» TASK DIRECTIONS:
Count the lines in the entries below that contain the string "Salvador". Give only the number.

START MATERIAL PROVIDED

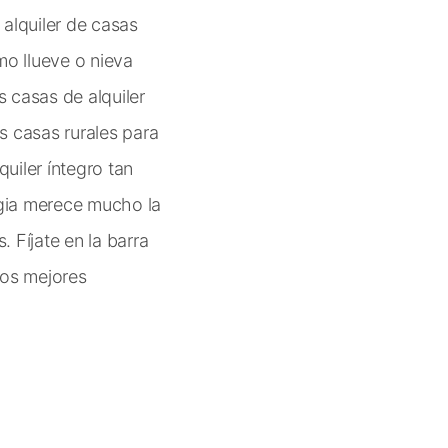
alquiler de casas
o llueve o nieva
s casas de alquiler
es casas rurales para
uiler íntegro tan
gia merece mucho la
 Fíjate en la barra
los mejores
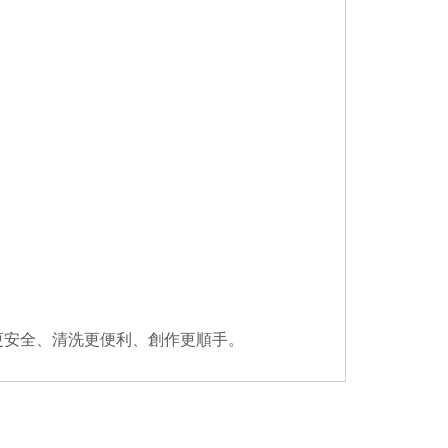
更安全、清洗更便利、創作更順手。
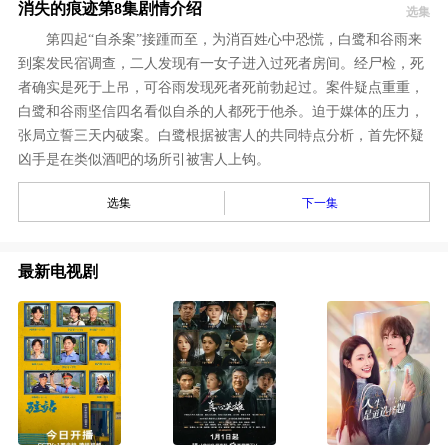
消失的痕迹第8集剧情介绍
选集
第四起“自杀案”接踵而至，为消百姓心中恐慌，白鹭和谷雨来
到案发民宿调查，二人发现有一女子进入过死者房间。经尸检，死
者确实是死于上吊，可谷雨发现死者死前勃起过。案件疑点重重，
白鹭和谷雨坚信四名看似自杀的人都死于他杀。迫于媒体的压力，
张局立誓三天内破案。白鹭根据被害人的共同特点分析，首先怀疑
凶手是在类似酒吧的场所引被害人上钩。
选集
下一集
最新电视剧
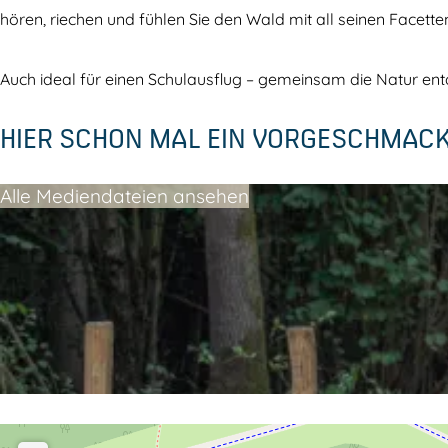
n
s
hören, riechen und fühlen Sie den Wald mit all seinen Facette
i
s
s
p
Auch ideal für einen Schulausflug – gemeinsam die Natur en
s
i
HIER SCHON MAL EIN VORGESCHMAC
p
e
i
l
Alle Mediendateien ansehen
e
w
l
a
w
l
a
d
l
D
d
e
D
Z
e
e
Z
v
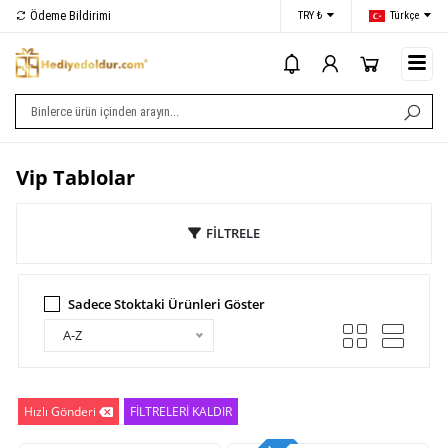
Ödeme Bildirimi
İletişim
TRY ₺
Türkçe
i
Vip Tablolar
FİLTRELE
Sadece Stoktaki Ürünleri Göster
A-Z
Hızlı Gönderi
FİLTRELERİ KALDIR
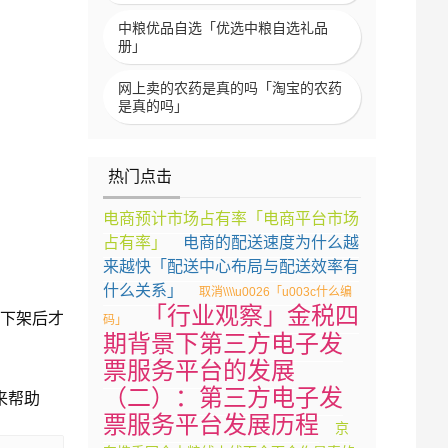
中粮优品自选「优选中粮自选礼品
册」
网上卖的农药是真的吗「淘宝的农药
是真的吗」
热门点击
电商预计市场占有率「电商平台市场
占有率」
电商的配送速度为什么越
来越快「配送中心布局与配送效率有
什么关系」
取消\\\\u0026「u003c什么编
「行业观察」金税四
品下架后才
码」
期背景下第三方电子发
票服务平台的发展
（二）：第三方电子发
来帮助
票服务平台发展历程
京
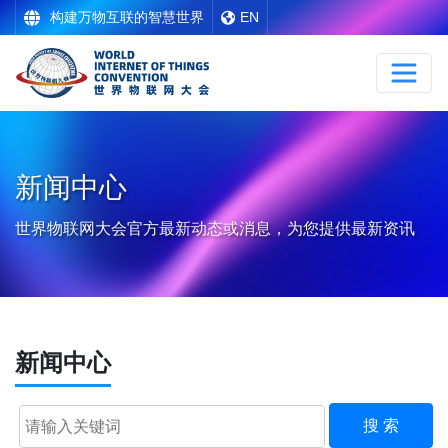
构建万物互联的智慧世界
EN
新闻中心
世界物联网大会官方最新动态或消息，为您提供最新资讯
新闻中心
搜 索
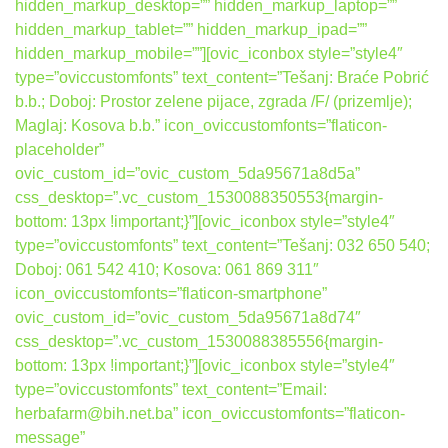
hidden_markup_desktop=”” hidden_markup_laptop=””
hidden_markup_tablet=”” hidden_markup_ipad=””
hidden_markup_mobile=””][ovic_iconbox style=”style4″
type=”oviccustomfonts” text_content=”Tešanj: Braće Pobrić
b.b.; Doboj: Prostor zelene pijace, zgrada /F/ (prizemlje);
Maglaj: Kosova b.b.” icon_oviccustomfonts=”flaticon-
placeholder”
ovic_custom_id=”ovic_custom_5da95671a8d5a”
css_desktop=”.vc_custom_1530088350553{margin-
bottom: 13px !important;}”][ovic_iconbox style=”style4″
type=”oviccustomfonts” text_content=”Tešanj: 032 650 540;
Doboj: 061 542 410; Kosova: 061 869 311″
icon_oviccustomfonts=”flaticon-smartphone”
ovic_custom_id=”ovic_custom_5da95671a8d74″
css_desktop=”.vc_custom_1530088385556{margin-
bottom: 13px !important;}”][ovic_iconbox style=”style4″
type=”oviccustomfonts” text_content=”Email:
herbafarm@bih.net.ba” icon_oviccustomfonts=”flaticon-
message”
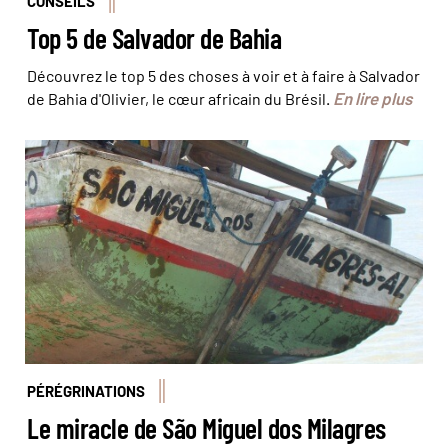
CONSEILS
Top 5 de Salvador de Bahia
Découvrez le top 5 des choses à voir et à faire à Salvador
En lire plus
de Bahia d'Olivier, le cœur africain du Brésil.
© José Carlos/Pousada do Caju
PÉRÉGRINATIONS
Le miracle de São Miguel dos Milagres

END MATERIAL PROVIDED

» RESPONSE:
2